When you look at the manual, tbl looks really good but you sort of get it right by iterative approximation; it's very difficult to get a good-looking table. I think the thing that's really missing is that none of these things help you with graphics or graphic design very much. I want a program that helps me learn how to draw and learn how to paint. Some attempt is made at that by pic but it's solving it in the wrong domain. I don't want to type "arc from A to B." I wouldn't mind saying that, though. Maybe that's the answer: talk to the program.

I think the hard thing about all these tools is that it takes a fair amount of effort to become proficient. Most people are lazy. I'm lazy. I'm enjoying using other people's software now. At Berkeley for so long, all the software we were using was stuff I had something to do with and that wasn't fun. I have fun with Interleaf because if it crashes, I don't feel responsible. I've even divested myself of responsibility for the operating system. I don't have to worry about that crashing. Editing without guilt.

REVIEW: All the directions you were talking about really assume a lot more compute power than we have at present.
JOY: I think that to make that assumption is bad. All projections that I see have memory going to $300 a megabyte by 1989. Soon the processor will be $50, and you'll be able to use it to refresh video. There are too many good things you'll be able to do with this stuff for it not to be available cheap. The real cost is very low. One has to wonder what software is going to be worth, too. It's going to be produced in such enormous volume.

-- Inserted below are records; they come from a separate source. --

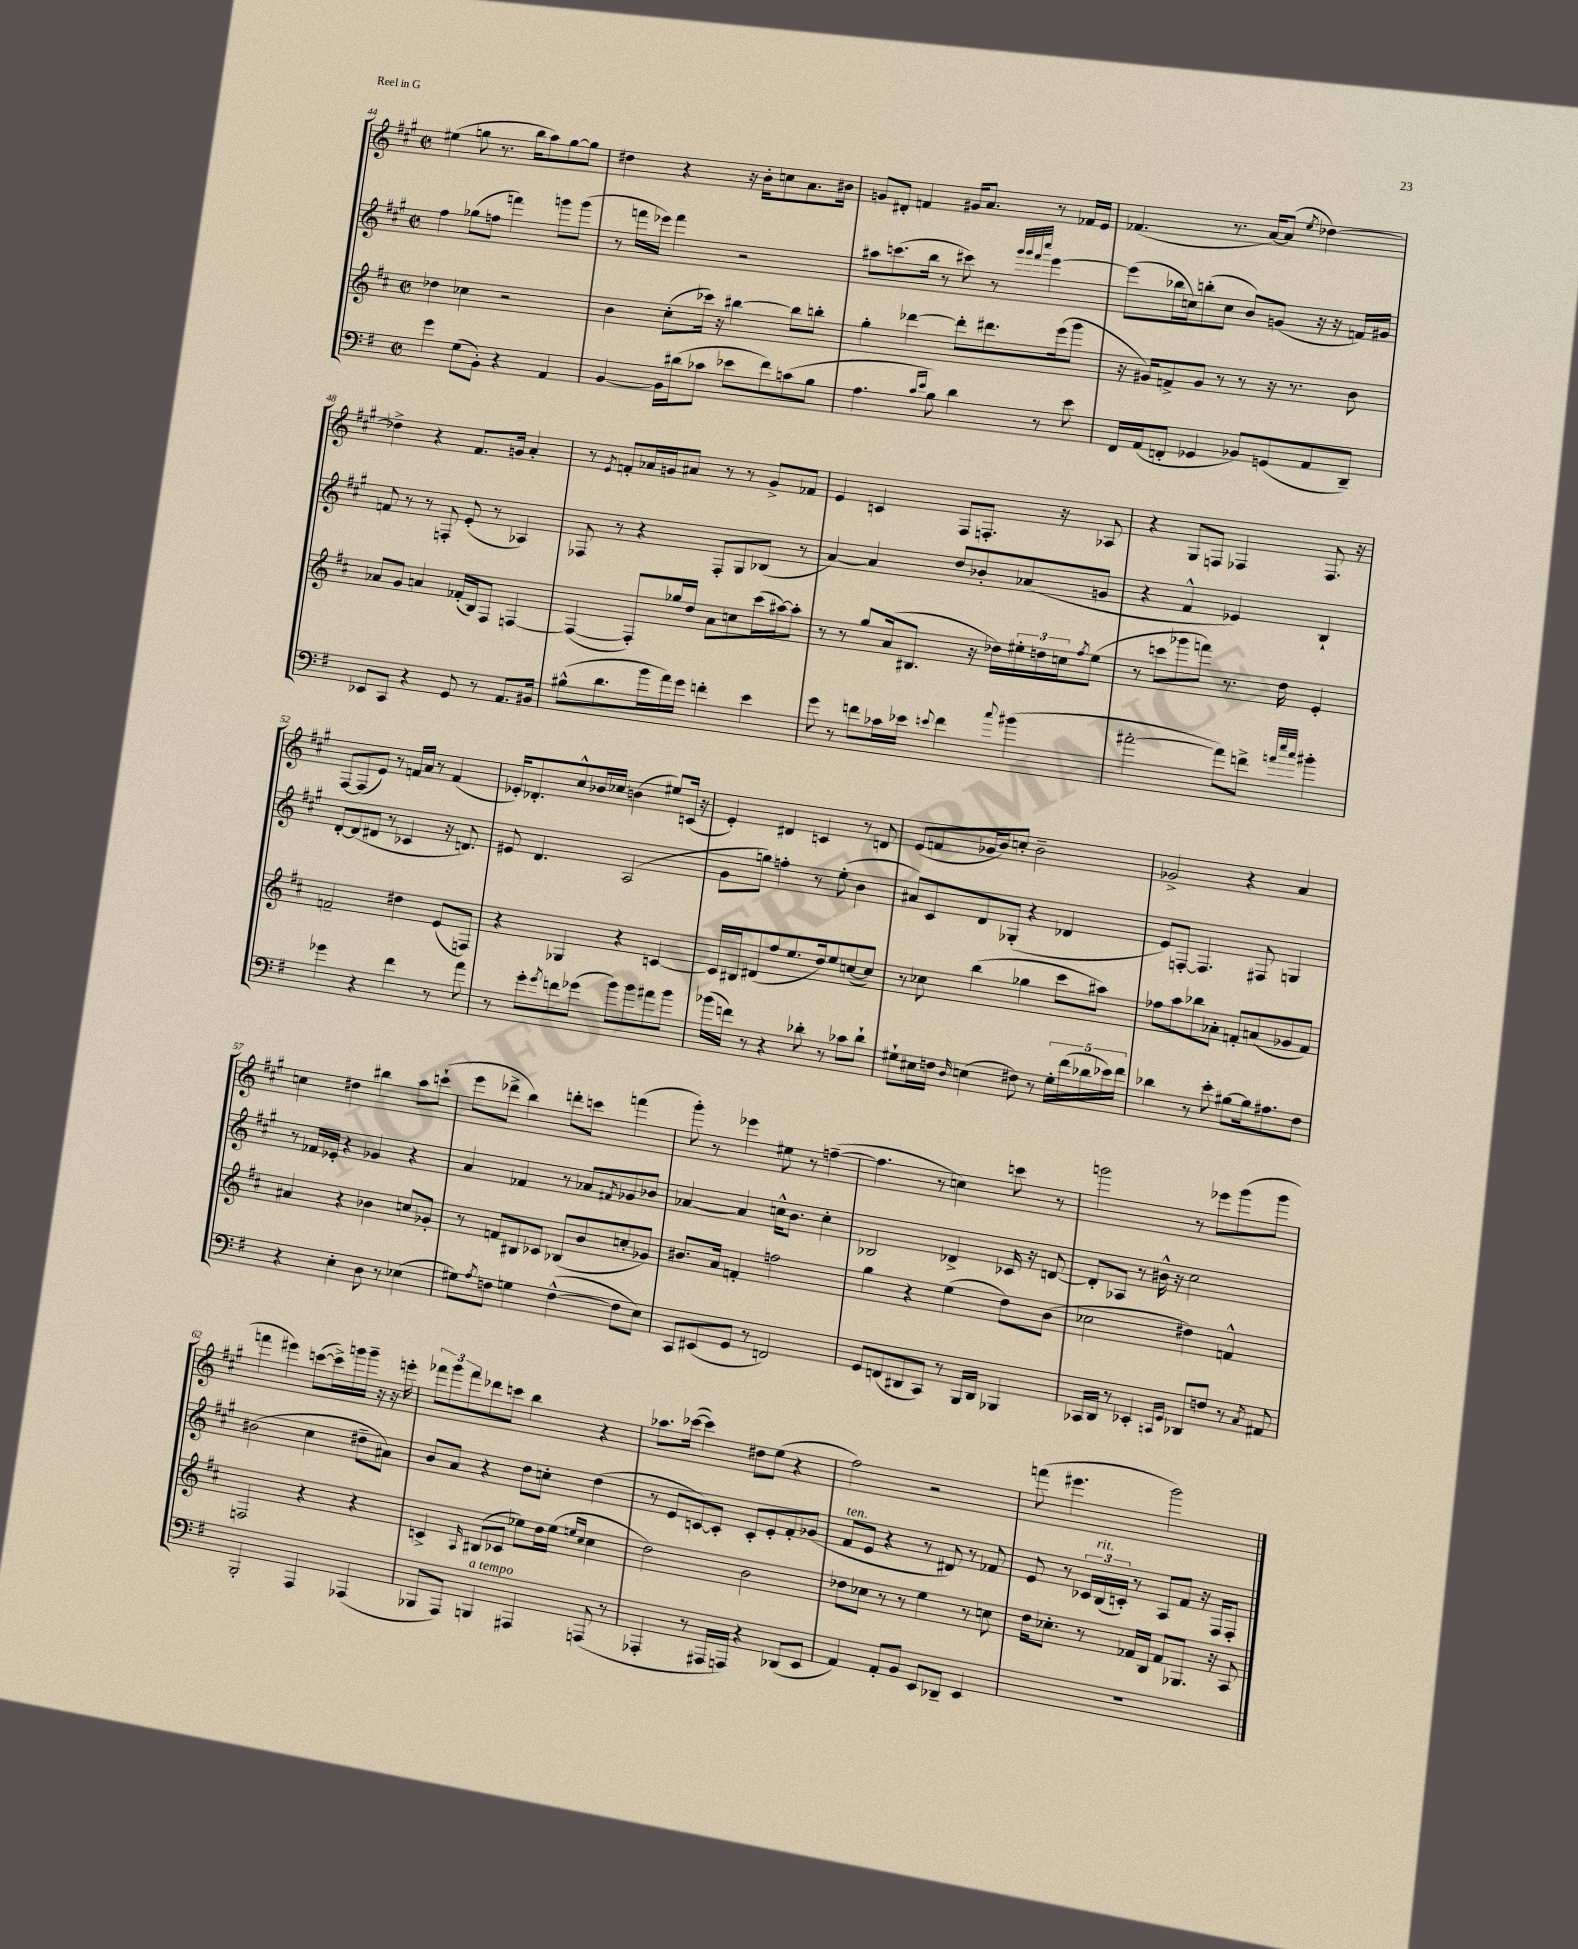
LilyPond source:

<<
\new StaffGroup <<
\new Staff = "s0" {
    \clef treble \key a \major \defaultTimeSignature \time 2/2
    eis''4( g''8 r8. b''16 a''8) g''8~ g''8 |
    dis''4 r4 r16 b'16-. c''8 a'8. bis'16 |
    g'8 dis'8-. f'4 gis'16 a'8. r8 fes'16 e'16 |
    fes'4.( r8. a'16~) a'8( \acciaccatura { e''8 } des''4~) |
    des''4-> r4 fis'8. g'16 a'4-. |
    r8 \acciaccatura { e'8 } f'8-. aes'16 g'16 ais'8 r8 r8 g'8-> fes'8 |
    e'4 c'4 fis8 f8.-. r16 aes8 |
    r4 gis8 f8 fes4 fes8. r16 |
    fis8~ fis8( e'8) r8 f'16 a'16 r8 f'4( |
    ees'16-.) des'8.-. cis''8-^ bes'16 ces''16 b'4( eis''8) c'16( r16 |
    e'4-.) dis'4 c'4 r8 d'8 |
    e'8( f'8 ges'16 b'16) c''8-. b'2-- |
    ges'2-> r4 a'4 |
    c''4 dis''4 bis''4 a''8 c'''8-!( |
    e'''8 des'''8-> b''4) d'''8-. c'''8 f'''4( |
    gis'''8-.) r8 ees'''4 eis''8 r8 f''4~--( |
    f''4. r8 c''4) c'''8 r8 |
    g'''2 r8 ees'''8 g'''8( g'''8 |
    f'''4 eis'''4) c'''8~( c'''16->) g'''16 g'''16-- r16 r16 e'''16-. |
    \tuplet 3/2 { fes'''8 gis'''8 fes'''8 } des'''8 c'''8 b''4 r4 |
    aes''8. ces'''16~( ces'''4) dis''8 e''8( r4 |
    fis''2) r2 |
    f'''8( eis'''4. gis'''2) \bar "|." |
}
\new Staff = "s1" {
    \clef treble \key a \major \defaultTimeSignature \time 2/2
    fis''4 ges''8( f''8 f'''4) g'''8 g'''8( |
    r8 f'''16 ees'''16) f'''4 r2 |
    ais''8 c'''8.( b''16 r8 cis'''8) r8 \grace { gis'''32 gis'''32 fis'''32 cis''''32 } e'''4~ |
    e'''8( bes''16 c''16) b''8-.( c''8 b'8) g'8( r16 r16 f'16) gis'16 |
    f'8 r8 r8 f8-. e'8-.( r8 aes4) |
    fes8 r8 r4 fes8-. gis8 bes8( r8 |
    a'4~) a'4 d''8 bes'8-. aes'8( g'8 |
    r4 fis'4-^ ees'4) b4-! |
    d'8~-. d'8( dis'8 r8 ces'4 r16 d'8.) |
    eis'8 d'4. a2( |
    gis'8 g''8) f''4-. r8 e''8-.( b'4 |
    ais'8) cis'8 d'8 ges8-.( r4 des'4 |
    e'8) f8~-. f4. fis8 g4 |
    r8 fes'16 ees'16-. r4 ges'4 r4 |
    a'4 fes'4 r8 aes'8 \acciaccatura { fis'8 } ges'8 bes'8 |
    aes'4~ aes'4 c''16-^ b'8. c''4-. |
    bes2 des'4-> ces'16 r16 d'8~ |
    d'8-. aes8 r8 bis'16-^ r16 cis''2 |
    bis'2( cis''4 dis''8-- ais'8) |
    b'8 a'8 r4 d''8 c''8-. d''4( |
    r8 e'8 c'8~) c'8-. c'8-. e'8-. fis'8-. ges'8( |
    fis'8^\markup { \italic "ten." } e'8 r4 r8 dis'8) r8 fes'8 |
    e'8 r8 \tuplet 3/2 { ces'16 b16^\markup { \italic "rit." }( c'16-.) } r8 a8 fis'8 r16 fis16 fis8-. \bar "|." |
}
\new Staff = "s2" {
    \clef treble \key d \major \defaultTimeSignature \time 2/2
    des''4 ces''4 r2 |
    b'4 cis''8-.( ces'''16) r16 bis''4~ bis''8 b''8-. |
    g''4-. des'''4~ des'''8-. dis'''8. e'''16( g'''8 |
    r16 gis'16) f'8-> gis'8 r8 r8 r16 r8. b'8 |
    aes'8 g'8 a'4 fes'16-.( b16) fis8 f4~ |
    f4~( f8-.) ges''16 d''16 a'8 c''8 cis'''16( ais''16~) ais''8-. |
    r8 r8 g''8 a'16( bis8. r16 des''16) \tuplet 3/2 { eis''16-. d''16 c''16 } \acciaccatura { fis''8 } eis''8( |
    r8 c'''8 ges'''8 f'''8) r8. d''16 e'4-. |
    f'2-- dis''4 e'8( f8) |
    r4 ges4 r4 c'4~ |
    c'16 bis16 dis'8( fis''8 e''8. d''16) e''8 c''8~( c''8) |
    r8 ces''8 b''4( ges''4 cis'''8 ais''8) |
    fes''8 a''8 bes''8 aes'8-. f'8-. a'8( ges'8 f'8) |
    ais'4 r4 bes'4 c''8 ges'8-. |
    r8 f'8 bis8 ces'8 bes8( b'8 c''8-. ges'8) |
    bis'8. a'16 f'4-. f''2 |
    g''4 r4 e''4( d''8) b'8( |
    ces''2 dis''4) f'4-^ |
    f2 r4 r4 |
    c'4-> \grace { a16 } bis8( ces'8 ees''8) d''16 ees''16( \grace { e''16 cis''16 } cis''4 |
    d''2) b'2 |
    des''8 ces''8 r8 r8 e''4 r8 c''8 |
    d''16 ces''8.-. r8 fes'16 b16 fes'8 ges8. r16 a8 \bar "|." |
}
\new Staff = "s3" {
    \clef bass \key g \major \defaultTimeSignature \time 2/2
    g'4 g8( b,8-.) r4 a,4 |
    b,4~ b,16 dis'16( ces'8 ees'8 fis'8) c'8( b8 |
    a4. \grace { c'16 e'16 } b8) d'4 r8 e'8 |
    fis,16 a,16( f,8-. ges,4 bes,8) g,8( a,8 d,8--) |
    ees,8 c,8 r4 g,8 r8 a,8. bis,16 |
    bis8-^( d'8. b'16 a'16) g'16 f'4-. e'4 |
    g'8 r8 f'8 ces'16 ees'16 \appoggiatura { e'8 } f'4 \appoggiatura { c''8 } bis'4( |
    ais'2~-. ais'8) f'8-> \grace { a'32 e''32 c''32 } bis'4-. |
    ges'4 r4 fis'4 r8 a'8 |
    r8 g'8-. \acciaccatura { g'8 } f'8 ges'8( b'8) b'8 ais'8 b'8 |
    bes'16( f'16) r8 r4 des'8-. r8 ces'8 des'8-! |
    gis8-! eis16 f16 \grace { d16 } e4( fis8) r8 \tuplet 5/4 { gis16-. fis'16( des'16 ees'16) fis'16 } |
    des'4 r8 e'8-. bis8~ bis16 ais8. fis8 |
    r4 e4-. d8 r8 ees4( |
    gis8) \acciaccatura { a8 } f8 g4 f4~-^( f8 e8) |
    c,8 eis,8( g,8 r8 f,2) |
    g,8 f,8( dis,8 c,8) r8 b,,16 dis,16 bes,,4 |
    ces,16 d,16 r8 ees,4-. \grace { c,16 g,16 } des,8 f8 r8 \acciaccatura { c8 } ais,8 |
    b,,2-. a,,4 aes,,4( |
    bes,,8 a,,8) b,,4^\markup { \italic "a tempo" } ais,,4 a,,8( r8 |
    aes,,4-. r8 ais,,16 a,,16) r4 des,8( e,8 |
    a,4) a,8-. b,8 e,8 des,8-- e,4 |
    R1 \bar "|." |
}
>>
>>
\layout { \context { \Score currentBarNumber = #44 } }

When can that stuff go portable? You don't really want to have a telephone in the office or be tied to an office. You'd like to have the office with you and the phone with you. I want to be able to turn the phone off, thank you. I think that's going to require very different technology.

REVIEW: You mention everything but disks.
JOY: You might want to page over satellite telephone... Page fault, and the computer makes a phone call. Direct broadcast or audio disk - that's the technology to do that. It's half a gigabyte - and you get 100 kilobyte data rate or a megabyte or something. I don't remember. You can then carry around with you all the software you need. You can get random data through some communications link. It is very like Dick Tracy. Have you seen these digital pagers? You can really communicate digital information on a portable.

I don't think you need to have a disk with you. There are so many people who believe that you need to have a disk that you'll be able to have one because they'll make it cheap. That's the way things work. It's not what's possible but what people believe is possible. That's what makes imagination so wonderful, right? Silicon is such an incredible amplifier. If you can figure out what should be and you get people to believe you enough that they will give you money, you can almost make it come true. That's why bubble memory never made it. People didn't believe it was the right thing to do. But there's nothing wrong with bubble memory.

There's an incredible amount of momentum in the technology. Look at the momentum in vacuum tubes. It's all an economy of scale. There's an incredible momentum in UNIX. It really doesn't matter what UNIX is anymore. It ceased to matter when the vendors started adopting it. People used to call me up saying, "I don't know what UNIX is but I've got to have it! How do I get it?" It's at that point now.

REVIEW: Like designer jeans?
JOY: I don't buy designer jeans - well, what I'm wearing aren't bad jeans. They're my burlap sacks. Wrinkles are in, you know.